Records supplied
'''
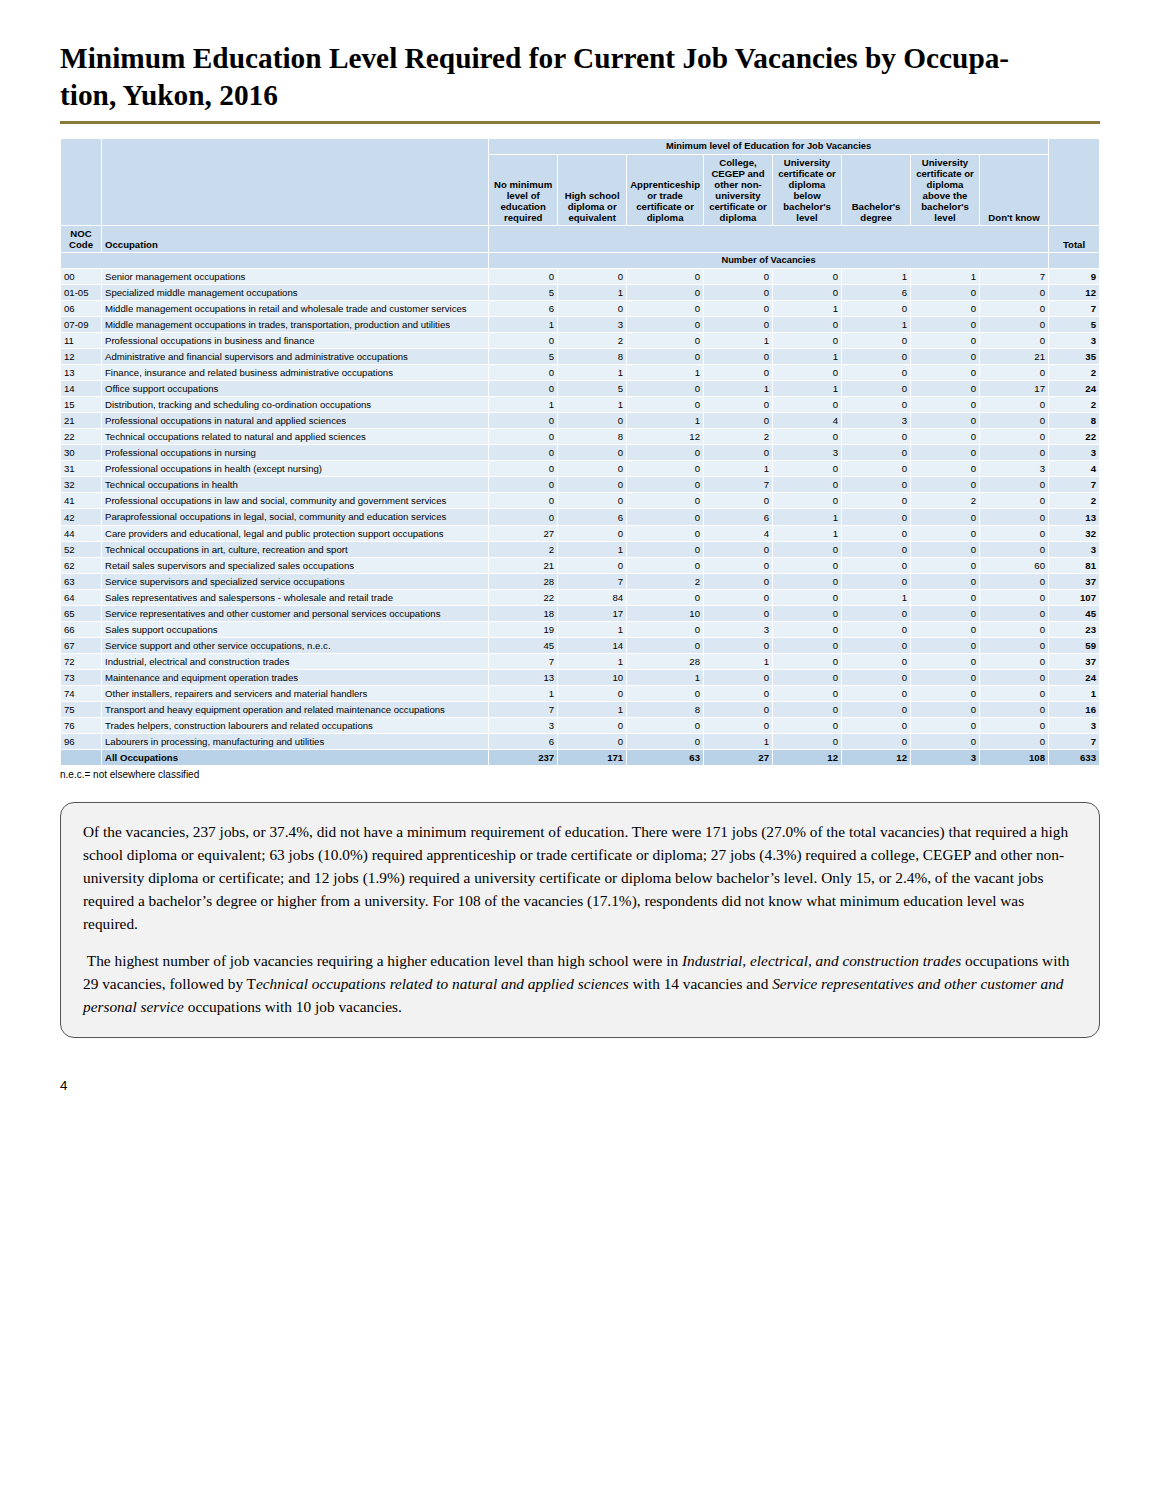Minimum Education Level Required for Current Job Vacancies by Occupa-
tion, Yukon, 2016
| | | Minimum level of Education for Job Vacancies | |
| --- | --- | --- | --- |
| No minimum level of education required | High school diploma or equivalent | Apprenticeship or trade certificate or diploma | College, CEGEP and other non-university certificate or diploma | University certificate or diploma below bachelor's level | Bachelor's degree | University certificate or diploma above the bachelor's level | Don't know |
| NOC Code | Occupation | | Total |
| | Number of Vacancies | |
| 00 | Senior management occupations | 0 | 0 | 0 | 0 | 0 | 1 | 1 | 7 | 9 |
| 01-05 | Specialized middle management occupations | 5 | 1 | 0 | 0 | 0 | 6 | 0 | 0 | 12 |
| 06 | Middle management occupations in retail and wholesale trade and customer services | 6 | 0 | 0 | 0 | 1 | 0 | 0 | 0 | 7 |
| 07-09 | Middle management occupations in trades, transportation, production and utilities | 1 | 3 | 0 | 0 | 0 | 1 | 0 | 0 | 5 |
| 11 | Professional occupations in business and finance | 0 | 2 | 0 | 1 | 0 | 0 | 0 | 0 | 3 |
| 12 | Administrative and financial supervisors and administrative occupations | 5 | 8 | 0 | 0 | 1 | 0 | 0 | 21 | 35 |
| 13 | Finance, insurance and related business administrative occupations | 0 | 1 | 1 | 0 | 0 | 0 | 0 | 0 | 2 |
| 14 | Office support occupations | 0 | 5 | 0 | 1 | 1 | 0 | 0 | 17 | 24 |
| 15 | Distribution, tracking and scheduling co-ordination occupations | 1 | 1 | 0 | 0 | 0 | 0 | 0 | 0 | 2 |
| 21 | Professional occupations in natural and applied sciences | 0 | 0 | 1 | 0 | 4 | 3 | 0 | 0 | 8 |
| 22 | Technical occupations related to natural and applied sciences | 0 | 8 | 12 | 2 | 0 | 0 | 0 | 0 | 22 |
| 30 | Professional occupations in nursing | 0 | 0 | 0 | 0 | 3 | 0 | 0 | 0 | 3 |
| 31 | Professional occupations in health (except nursing) | 0 | 0 | 0 | 1 | 0 | 0 | 0 | 3 | 4 |
| 32 | Technical occupations in health | 0 | 0 | 0 | 7 | 0 | 0 | 0 | 0 | 7 |
| 41 | Professional occupations in law and social, community and government services | 0 | 0 | 0 | 0 | 0 | 0 | 2 | 0 | 2 |
| 42 | Paraprofessional occupations in legal, social, community and education services | 0 | 6 | 0 | 6 | 1 | 0 | 0 | 0 | 13 |
| 44 | Care providers and educational, legal and public protection support occupations | 27 | 0 | 0 | 4 | 1 | 0 | 0 | 0 | 32 |
| 52 | Technical occupations in art, culture, recreation and sport | 2 | 1 | 0 | 0 | 0 | 0 | 0 | 0 | 3 |
| 62 | Retail sales supervisors and specialized sales occupations | 21 | 0 | 0 | 0 | 0 | 0 | 0 | 60 | 81 |
| 63 | Service supervisors and specialized service occupations | 28 | 7 | 2 | 0 | 0 | 0 | 0 | 0 | 37 |
| 64 | Sales representatives and salespersons - wholesale and retail trade | 22 | 84 | 0 | 0 | 0 | 1 | 0 | 0 | 107 |
| 65 | Service representatives and other customer and personal services occupations | 18 | 17 | 10 | 0 | 0 | 0 | 0 | 0 | 45 |
| 66 | Sales support occupations | 19 | 1 | 0 | 3 | 0 | 0 | 0 | 0 | 23 |
| 67 | Service support and other service occupations, n.e.c. | 45 | 14 | 0 | 0 | 0 | 0 | 0 | 0 | 59 |
| 72 | Industrial, electrical and construction trades | 7 | 1 | 28 | 1 | 0 | 0 | 0 | 0 | 37 |
| 73 | Maintenance and equipment operation trades | 13 | 10 | 1 | 0 | 0 | 0 | 0 | 0 | 24 |
| 74 | Other installers, repairers and servicers and material handlers | 1 | 0 | 0 | 0 | 0 | 0 | 0 | 0 | 1 |
| 75 | Transport and heavy equipment operation and related maintenance occupations | 7 | 1 | 8 | 0 | 0 | 0 | 0 | 0 | 16 |
| 76 | Trades helpers, construction labourers and related occupations | 3 | 0 | 0 | 0 | 0 | 0 | 0 | 0 | 3 |
| 96 | Labourers in processing, manufacturing and utilities | 6 | 0 | 0 | 1 | 0 | 0 | 0 | 0 | 7 |
| | All Occupations | 237 | 171 | 63 | 27 | 12 | 12 | 3 | 108 | 633 |
n.e.c.= not elsewhere classified
Of the vacancies, 237 jobs, or 37.4%, did not have a minimum requirement of education. There were 171 jobs (27.0% of the total vacancies) that required a high school diploma or equivalent; 63 jobs (10.0%) required apprenticeship or trade certificate or diploma; 27 jobs (4.3%) required a college, CEGEP and other non-university diploma or certificate; and 12 jobs (1.9%) required a university certificate or diploma below bachelor’s level. Only 15, or 2.4%, of the vacant jobs required a bachelor’s degree or higher from a university. For 108 of the vacancies (17.1%), respondents did not know what minimum education level was required.
The highest number of job vacancies requiring a higher education level than high school were in Industrial, electrical, and construction trades occupations with 29 vacancies, followed by Technical occupations related to natural and applied sciences with 14 vacancies and Service representatives and other customer and personal service occupations with 10 job vacancies.
4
'''
Task goal
For every line of the records that includes the string "equivalent", add one to a tally; the answer is that tally alone.

Answer to the problem
2